+++ Data to use +++
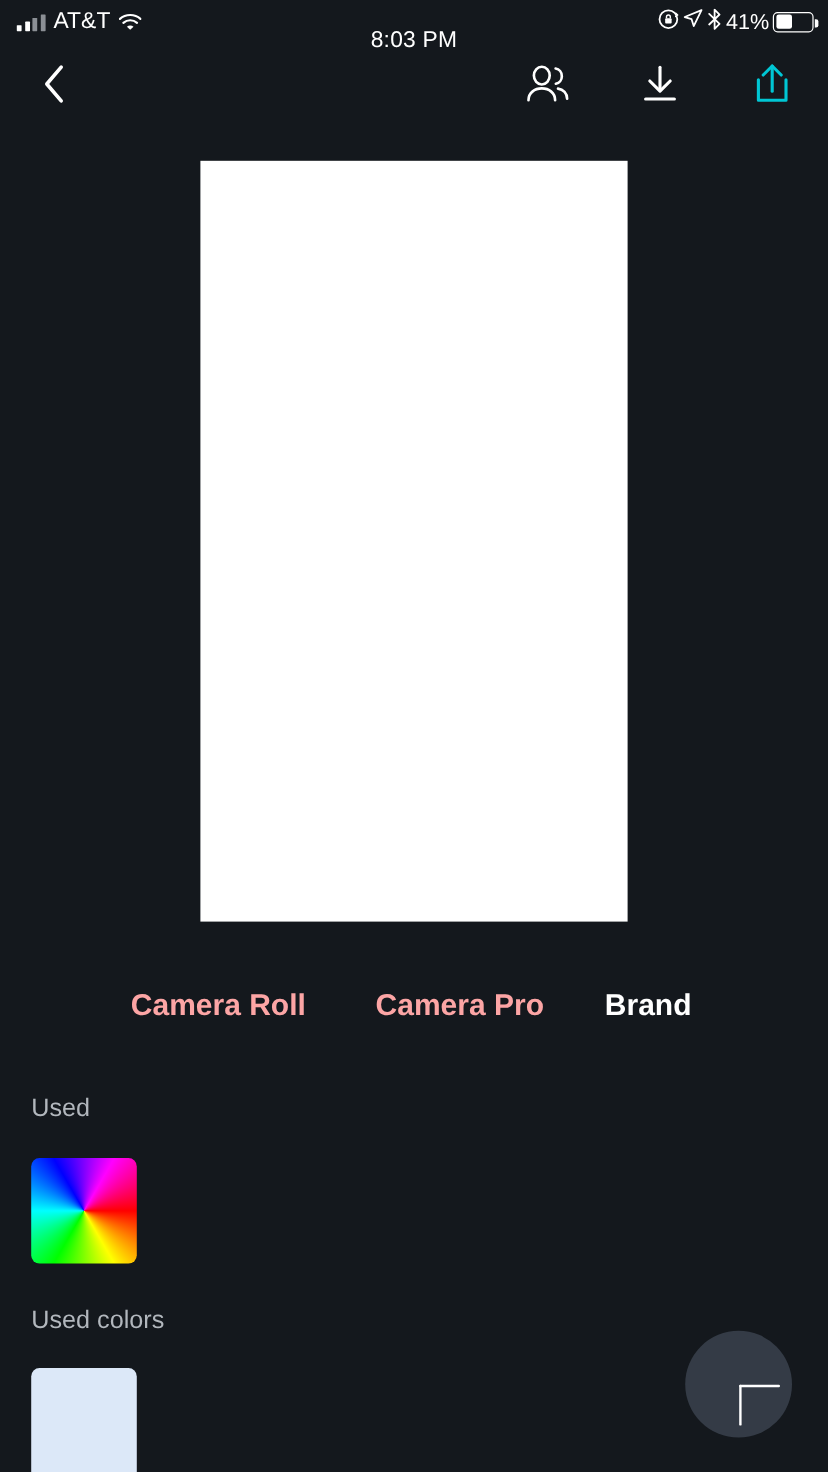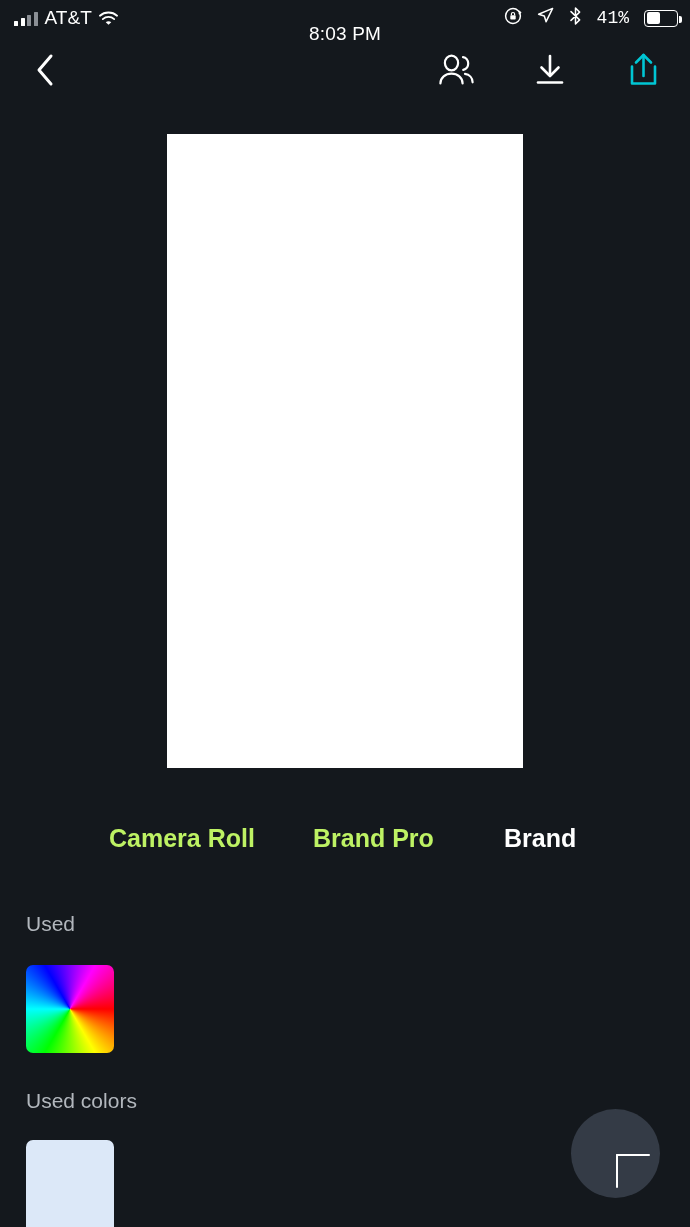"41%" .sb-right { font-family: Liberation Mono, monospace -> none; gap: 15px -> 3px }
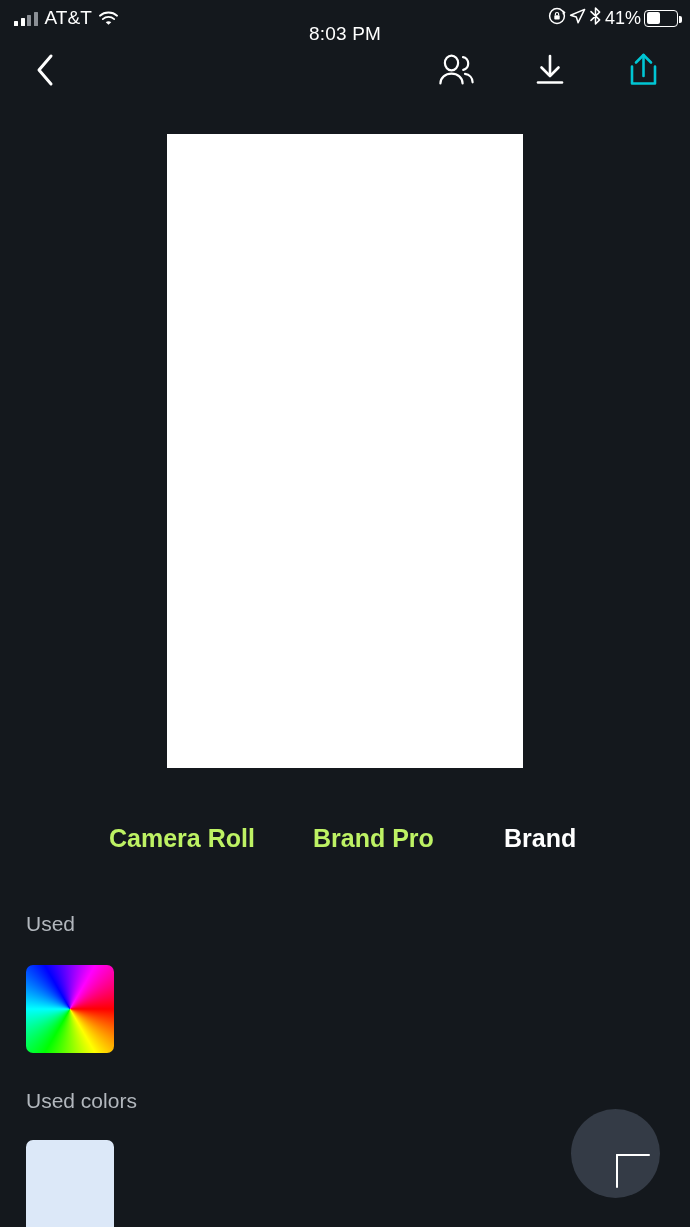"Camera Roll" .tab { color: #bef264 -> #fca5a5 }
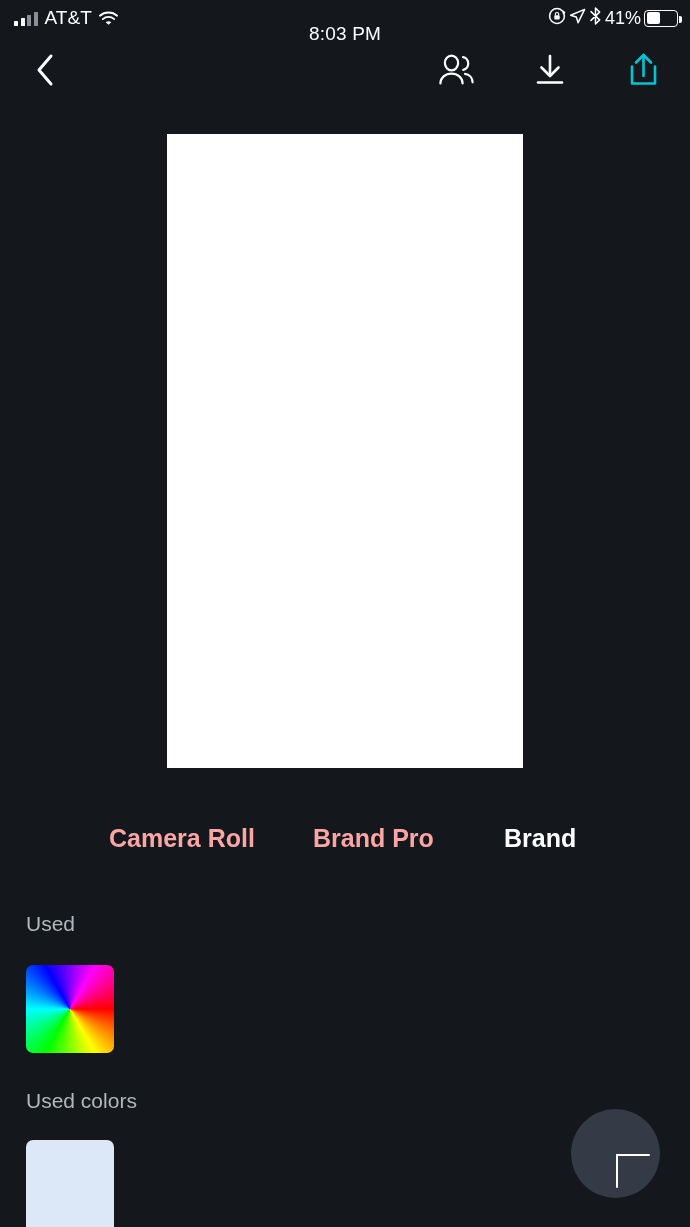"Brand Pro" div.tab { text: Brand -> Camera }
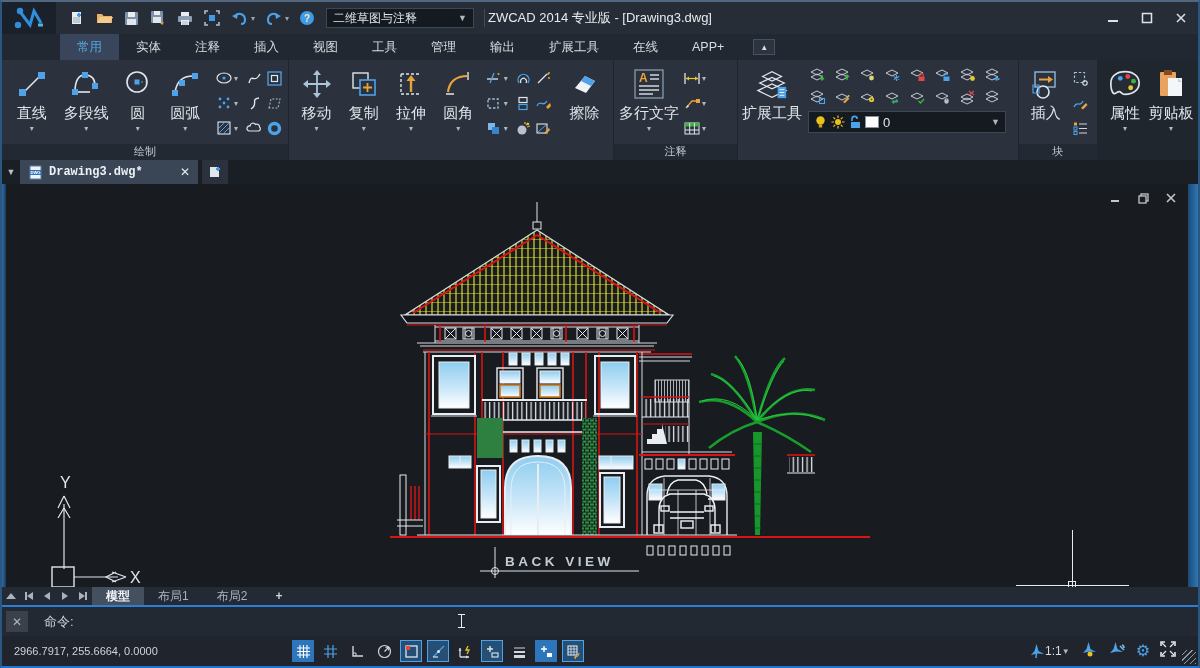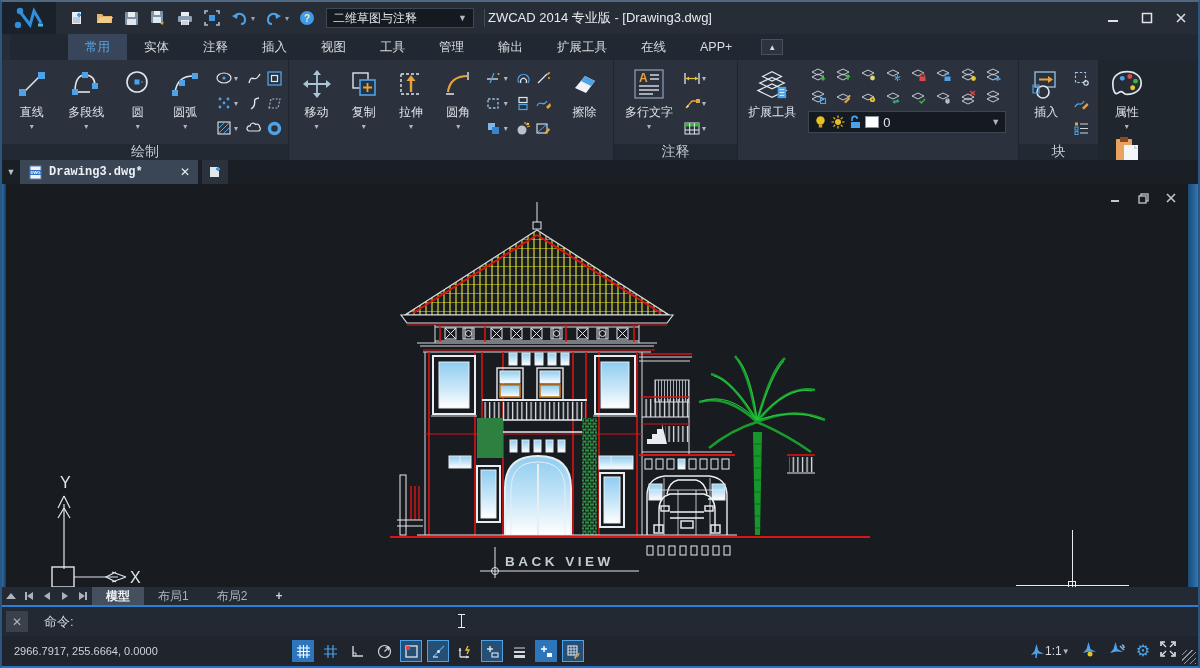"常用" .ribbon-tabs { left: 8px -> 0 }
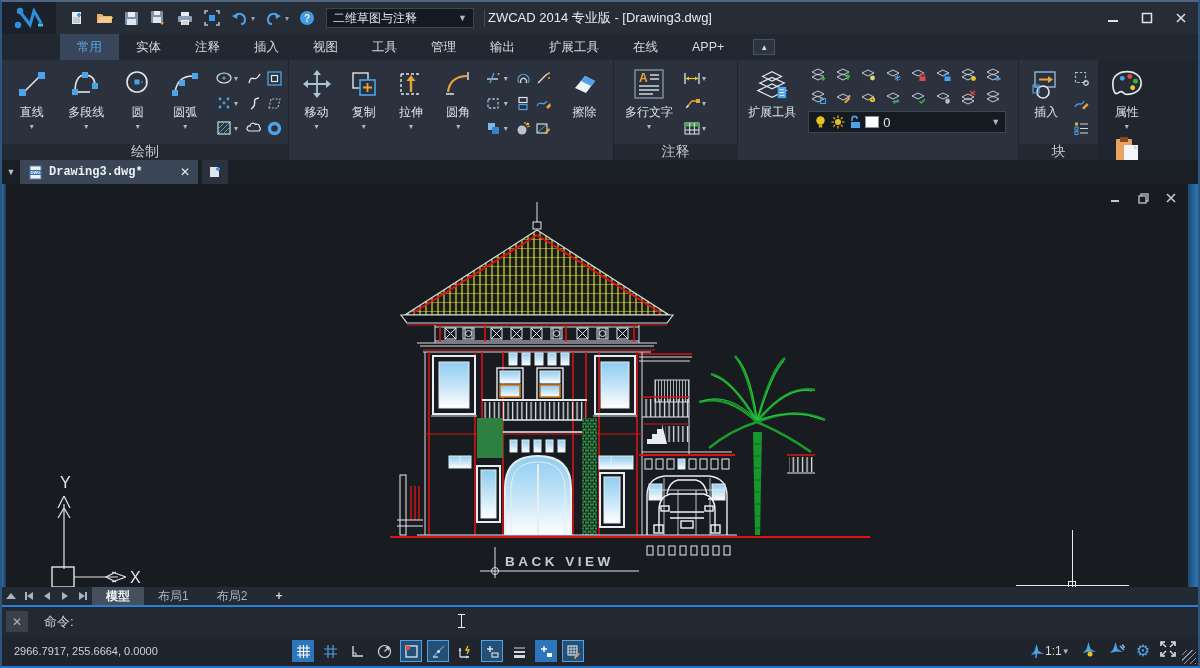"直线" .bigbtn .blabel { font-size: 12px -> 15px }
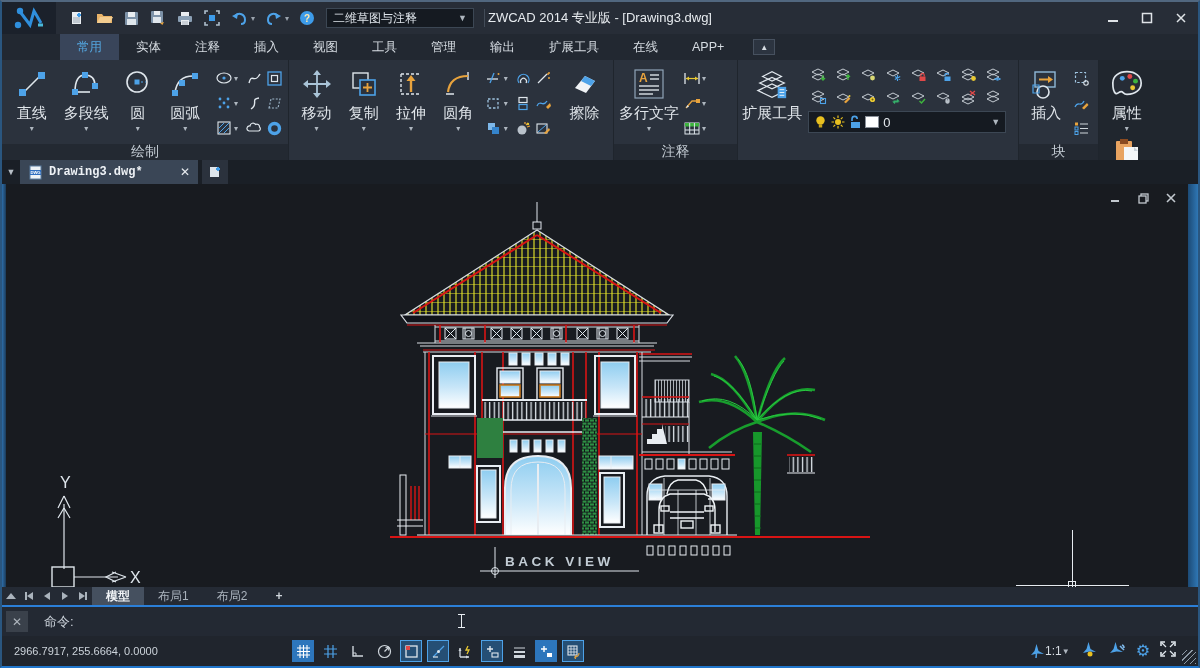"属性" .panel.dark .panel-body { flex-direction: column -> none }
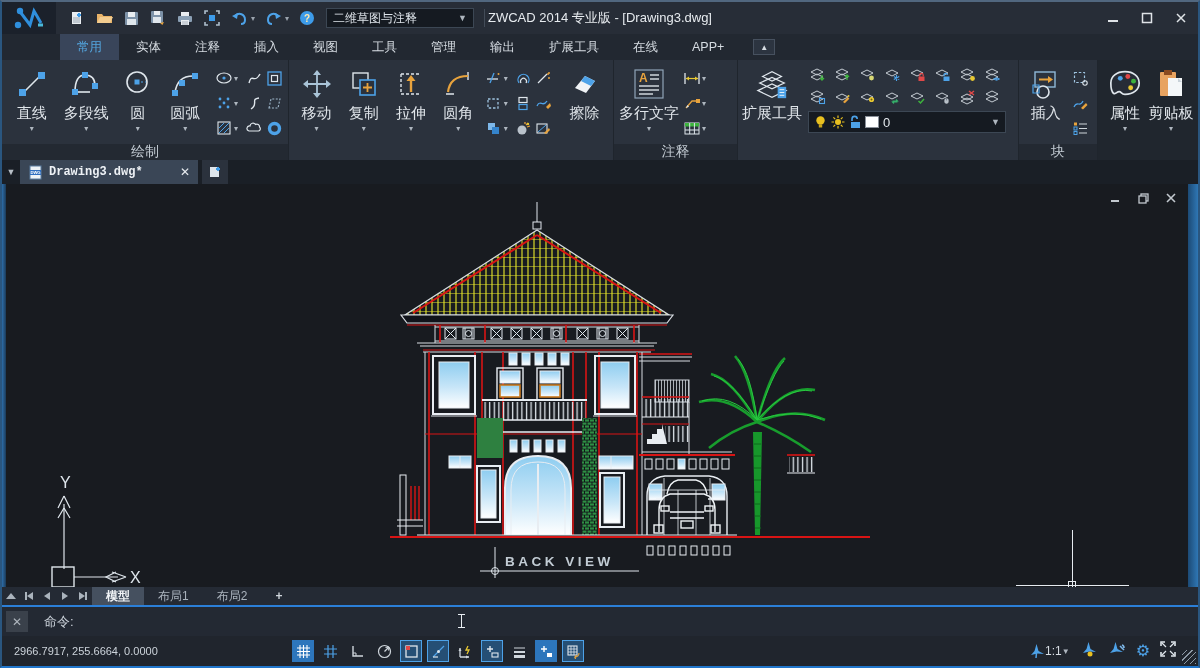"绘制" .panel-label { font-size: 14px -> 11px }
+++
> _Description of the task_
Would you mind returning each entry above word for word, skipping the images?

> _Result of the task_
"41%" .sb-right { font-family: Liberation Mono, monospace -> none; gap: 15px -> 3px }
"Camera Roll" .tab { color: #bef264 -> #fca5a5 }
"Brand Pro" div.tab { text: Brand -> Camera }
"常用" .ribbon-tabs { left: 8px -> 0 }
"直线" .bigbtn .blabel { font-size: 12px -> 15px }
"属性" .panel.dark .panel-body { flex-direction: column -> none }
"绘制" .panel-label { font-size: 14px -> 11px }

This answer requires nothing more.